Hey can you please explain how you changed the update the interval and, more importantly, stagger the updates so they don’t flood the network? I just read this thread while getting more and more excited, only to find it petered out just before the explanation that I was looking for! :wink:

The problem with the Ecosmart lights is that their firmware crashes if it receives a command while executing a previous command. Redditor u/Wwalltt seems to have the best handle on what’s going on, see this thread: https://www.reddit.com/r/homeassistant/comments/kfxs8z/ecosmart_homedepot_zigbee_bulbs_for_797_per_2pack/ggbuxt9/?context=1.

Therefore, the goal is to prevent or reduce the odds that a light (or any light in your network) will be executing an update when you send it another command. This wouldn’t be a problem except Adaptive Lighting automatically updates the lights on a regular frequency and I got smart bulbs specifically to change colors and brightness throughout the day.

My suggestion is to increase the update “interval” to a larger number. Reducing the update frequency reduces the chance you or an automation try to update a light while it’s updating through Adaptive Lighting. If you have multiple Adaptive Lighting configurations (see my note below), you can stagger all of your intervals to minimize the chance of multiple lights/light groups of updating at once. Technically staggering updates increases the odds that any one group is updating while you try to, say, manually turn everything off. But for me it’s more likely for a conflicting Adaptive Lighting update to be sent than a conflicting “All On/Off” command.

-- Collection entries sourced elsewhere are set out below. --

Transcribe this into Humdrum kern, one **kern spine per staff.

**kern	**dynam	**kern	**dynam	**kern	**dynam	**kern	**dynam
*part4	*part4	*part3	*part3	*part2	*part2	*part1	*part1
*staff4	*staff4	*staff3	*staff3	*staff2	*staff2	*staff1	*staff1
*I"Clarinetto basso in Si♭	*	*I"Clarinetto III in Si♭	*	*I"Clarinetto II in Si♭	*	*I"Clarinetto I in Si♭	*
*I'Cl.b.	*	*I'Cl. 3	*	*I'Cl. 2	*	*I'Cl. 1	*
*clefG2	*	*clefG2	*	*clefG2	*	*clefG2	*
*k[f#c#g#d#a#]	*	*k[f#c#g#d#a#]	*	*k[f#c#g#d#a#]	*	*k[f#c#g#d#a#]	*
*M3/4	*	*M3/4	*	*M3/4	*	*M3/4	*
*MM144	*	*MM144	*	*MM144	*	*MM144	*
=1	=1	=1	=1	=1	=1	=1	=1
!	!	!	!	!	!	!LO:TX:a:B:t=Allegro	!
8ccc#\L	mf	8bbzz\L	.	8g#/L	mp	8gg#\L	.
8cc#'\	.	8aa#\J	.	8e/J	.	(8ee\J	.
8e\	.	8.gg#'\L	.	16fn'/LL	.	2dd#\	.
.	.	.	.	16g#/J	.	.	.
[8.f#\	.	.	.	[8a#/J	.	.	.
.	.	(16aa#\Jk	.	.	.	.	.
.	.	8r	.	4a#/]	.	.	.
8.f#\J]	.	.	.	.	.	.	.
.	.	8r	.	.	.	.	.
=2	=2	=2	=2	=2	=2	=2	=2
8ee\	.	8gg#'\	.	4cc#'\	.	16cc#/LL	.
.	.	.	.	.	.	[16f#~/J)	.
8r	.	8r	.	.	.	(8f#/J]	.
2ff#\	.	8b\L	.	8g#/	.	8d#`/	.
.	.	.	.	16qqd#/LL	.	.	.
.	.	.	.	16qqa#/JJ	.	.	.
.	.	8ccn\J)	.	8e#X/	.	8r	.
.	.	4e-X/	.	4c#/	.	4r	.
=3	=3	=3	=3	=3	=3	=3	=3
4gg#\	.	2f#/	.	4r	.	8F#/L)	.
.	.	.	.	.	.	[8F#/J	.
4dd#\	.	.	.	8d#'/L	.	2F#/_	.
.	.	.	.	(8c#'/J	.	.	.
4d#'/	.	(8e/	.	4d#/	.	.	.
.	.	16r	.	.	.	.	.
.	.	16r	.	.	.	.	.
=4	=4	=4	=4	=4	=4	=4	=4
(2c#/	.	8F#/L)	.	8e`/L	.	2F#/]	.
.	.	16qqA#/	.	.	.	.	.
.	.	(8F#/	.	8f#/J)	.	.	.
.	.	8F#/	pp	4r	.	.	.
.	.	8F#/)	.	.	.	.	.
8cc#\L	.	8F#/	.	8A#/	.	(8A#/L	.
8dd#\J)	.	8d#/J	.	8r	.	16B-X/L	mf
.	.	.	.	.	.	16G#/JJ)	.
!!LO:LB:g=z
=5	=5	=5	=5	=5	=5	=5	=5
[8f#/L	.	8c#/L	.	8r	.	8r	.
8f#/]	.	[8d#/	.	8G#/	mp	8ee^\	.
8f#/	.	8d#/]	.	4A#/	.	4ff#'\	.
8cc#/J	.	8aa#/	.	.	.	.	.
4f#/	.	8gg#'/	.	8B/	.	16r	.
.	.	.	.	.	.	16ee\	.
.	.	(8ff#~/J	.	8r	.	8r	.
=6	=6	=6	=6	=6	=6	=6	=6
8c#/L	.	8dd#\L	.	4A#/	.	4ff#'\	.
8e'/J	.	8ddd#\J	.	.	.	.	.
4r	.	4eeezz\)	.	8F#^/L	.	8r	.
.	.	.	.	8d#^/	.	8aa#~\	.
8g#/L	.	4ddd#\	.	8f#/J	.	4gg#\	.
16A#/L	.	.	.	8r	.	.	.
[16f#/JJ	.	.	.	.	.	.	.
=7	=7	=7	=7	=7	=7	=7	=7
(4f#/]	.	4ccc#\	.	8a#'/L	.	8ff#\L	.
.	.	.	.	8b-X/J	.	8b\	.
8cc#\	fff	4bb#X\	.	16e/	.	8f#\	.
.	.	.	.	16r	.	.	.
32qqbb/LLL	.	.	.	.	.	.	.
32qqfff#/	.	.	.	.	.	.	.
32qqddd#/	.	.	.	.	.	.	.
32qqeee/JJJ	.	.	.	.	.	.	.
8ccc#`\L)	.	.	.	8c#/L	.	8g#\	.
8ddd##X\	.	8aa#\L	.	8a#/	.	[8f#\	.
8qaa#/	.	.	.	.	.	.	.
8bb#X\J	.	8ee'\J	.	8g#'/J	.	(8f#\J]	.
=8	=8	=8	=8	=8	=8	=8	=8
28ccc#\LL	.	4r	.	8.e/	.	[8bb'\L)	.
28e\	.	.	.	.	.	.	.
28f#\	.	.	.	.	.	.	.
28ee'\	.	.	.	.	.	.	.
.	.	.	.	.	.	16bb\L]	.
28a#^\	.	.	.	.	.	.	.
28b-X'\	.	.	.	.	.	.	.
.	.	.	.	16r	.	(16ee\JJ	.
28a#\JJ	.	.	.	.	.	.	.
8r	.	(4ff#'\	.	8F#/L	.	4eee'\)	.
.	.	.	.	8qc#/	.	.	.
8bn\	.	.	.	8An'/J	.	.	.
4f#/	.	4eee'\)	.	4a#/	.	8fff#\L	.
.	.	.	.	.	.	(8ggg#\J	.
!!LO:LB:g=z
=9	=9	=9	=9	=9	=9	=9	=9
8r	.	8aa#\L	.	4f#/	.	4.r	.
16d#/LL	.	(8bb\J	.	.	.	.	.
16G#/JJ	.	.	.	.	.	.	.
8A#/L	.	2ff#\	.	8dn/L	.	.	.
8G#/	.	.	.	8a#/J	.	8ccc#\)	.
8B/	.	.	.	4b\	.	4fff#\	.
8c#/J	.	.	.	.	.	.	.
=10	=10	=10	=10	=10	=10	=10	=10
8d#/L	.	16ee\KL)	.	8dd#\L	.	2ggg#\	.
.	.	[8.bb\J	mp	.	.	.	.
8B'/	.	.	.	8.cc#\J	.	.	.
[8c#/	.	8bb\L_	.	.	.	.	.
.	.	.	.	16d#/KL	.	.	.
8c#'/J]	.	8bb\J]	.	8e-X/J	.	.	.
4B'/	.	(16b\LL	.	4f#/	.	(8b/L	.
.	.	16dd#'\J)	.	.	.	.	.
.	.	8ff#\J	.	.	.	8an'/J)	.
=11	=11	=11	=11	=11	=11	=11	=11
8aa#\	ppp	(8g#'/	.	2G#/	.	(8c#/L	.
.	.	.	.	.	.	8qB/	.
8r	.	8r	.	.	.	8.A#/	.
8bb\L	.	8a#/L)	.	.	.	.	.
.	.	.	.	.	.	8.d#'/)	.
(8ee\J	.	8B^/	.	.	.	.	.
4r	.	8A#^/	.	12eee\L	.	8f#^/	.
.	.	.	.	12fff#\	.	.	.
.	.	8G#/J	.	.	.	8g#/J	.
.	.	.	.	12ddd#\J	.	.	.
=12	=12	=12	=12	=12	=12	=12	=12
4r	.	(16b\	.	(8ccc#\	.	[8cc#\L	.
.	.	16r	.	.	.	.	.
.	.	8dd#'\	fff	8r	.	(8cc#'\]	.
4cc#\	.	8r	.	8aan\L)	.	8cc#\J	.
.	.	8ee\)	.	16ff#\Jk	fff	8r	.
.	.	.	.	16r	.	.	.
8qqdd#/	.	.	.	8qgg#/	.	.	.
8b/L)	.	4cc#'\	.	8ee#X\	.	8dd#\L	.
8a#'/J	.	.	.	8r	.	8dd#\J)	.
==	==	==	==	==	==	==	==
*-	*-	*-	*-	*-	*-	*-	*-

@Delorean14 How do you change the interval? When you add the Adaptive Lighting integration, the integration gets a card in the Integrations section. Hit Configure and a window pops up that lets you configure it.

Note on groups: It helps when you group the lights in Zigbee so that updates are sent only once to multiple lights, instead of one command per light. You still have to have multiple Adaptive Lighting configurations for each group of bulbs that you want to control independently. If you only set up one Adaptive Lighting configuration for all lights in your house, any lights that are not on will be turned on when the update gets sent. I prefer to use motion sensors to turn off lights in unoccupied rooms and save power, but that means an Adaptive Lighting config for each room in the house.